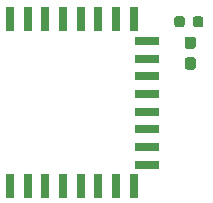
<source format=gbr>
%TF.GenerationSoftware,KiCad,Pcbnew,(5.1.10)-1*%
%TF.CreationDate,2021-10-03T20:24:18-05:00*%
%TF.ProjectId,wireless_measurement_ard,77697265-6c65-4737-935f-6d6561737572,rev?*%
%TF.SameCoordinates,Original*%
%TF.FileFunction,Paste,Top*%
%TF.FilePolarity,Positive*%
%FSLAX46Y46*%
G04 Gerber Fmt 4.6, Leading zero omitted, Abs format (unit mm)*
G04 Created by KiCad (PCBNEW (5.1.10)-1) date 2021-10-03 20:24:18*
%MOMM*%
%LPD*%
G01*
G04 APERTURE LIST*
%ADD10R,2.000000X0.800000*%
%ADD11R,0.800000X2.000000*%
G04 APERTURE END LIST*
D10*
%TO.C,U2*%
X129796000Y-78570000D03*
X129796000Y-80070000D03*
X129796000Y-81570000D03*
X129796000Y-83070000D03*
X129796000Y-84570000D03*
X129796000Y-86070000D03*
X129796000Y-87570000D03*
D11*
X128696000Y-90890000D03*
X128696000Y-76750000D03*
X127196000Y-76750000D03*
X127196000Y-90890000D03*
X125696000Y-90890000D03*
X125696000Y-76750000D03*
X124196000Y-76750000D03*
X124196000Y-90890000D03*
X122696000Y-90890000D03*
X122696000Y-76750000D03*
X121196000Y-76750000D03*
X121196000Y-90890000D03*
X119696000Y-90890000D03*
X119696000Y-76750000D03*
X118196000Y-76750000D03*
D10*
X129796000Y-89070000D03*
D11*
X118196000Y-90890000D03*
%TD*%
%TO.C,D1*%
G36*
G01*
X134575000Y-76705750D02*
X134575000Y-77218250D01*
G75*
G02*
X134356250Y-77437000I-218750J0D01*
G01*
X133918750Y-77437000D01*
G75*
G02*
X133700000Y-77218250I0J218750D01*
G01*
X133700000Y-76705750D01*
G75*
G02*
X133918750Y-76487000I218750J0D01*
G01*
X134356250Y-76487000D01*
G75*
G02*
X134575000Y-76705750I0J-218750D01*
G01*
G37*
G36*
G01*
X133000000Y-76705750D02*
X133000000Y-77218250D01*
G75*
G02*
X132781250Y-77437000I-218750J0D01*
G01*
X132343750Y-77437000D01*
G75*
G02*
X132125000Y-77218250I0J218750D01*
G01*
X132125000Y-76705750D01*
G75*
G02*
X132343750Y-76487000I218750J0D01*
G01*
X132781250Y-76487000D01*
G75*
G02*
X133000000Y-76705750I0J-218750D01*
G01*
G37*
%TD*%
%TO.C,R3*%
G36*
G01*
X133239500Y-78215000D02*
X133714500Y-78215000D01*
G75*
G02*
X133952000Y-78452500I0J-237500D01*
G01*
X133952000Y-79027500D01*
G75*
G02*
X133714500Y-79265000I-237500J0D01*
G01*
X133239500Y-79265000D01*
G75*
G02*
X133002000Y-79027500I0J237500D01*
G01*
X133002000Y-78452500D01*
G75*
G02*
X133239500Y-78215000I237500J0D01*
G01*
G37*
G36*
G01*
X133239500Y-79965000D02*
X133714500Y-79965000D01*
G75*
G02*
X133952000Y-80202500I0J-237500D01*
G01*
X133952000Y-80777500D01*
G75*
G02*
X133714500Y-81015000I-237500J0D01*
G01*
X133239500Y-81015000D01*
G75*
G02*
X133002000Y-80777500I0J237500D01*
G01*
X133002000Y-80202500D01*
G75*
G02*
X133239500Y-79965000I237500J0D01*
G01*
G37*
%TD*%
M02*

</source>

» Exercise requirements: Only the lines above that hold "KiCad" are wanted. Show every one of them.

» Task result:
%TF.GenerationSoftware,KiCad,Pcbnew,(5.1.10)-1*%
G04 Created by KiCad (PCBNEW (5.1.10)-1) date 2021-10-03 20:24:18*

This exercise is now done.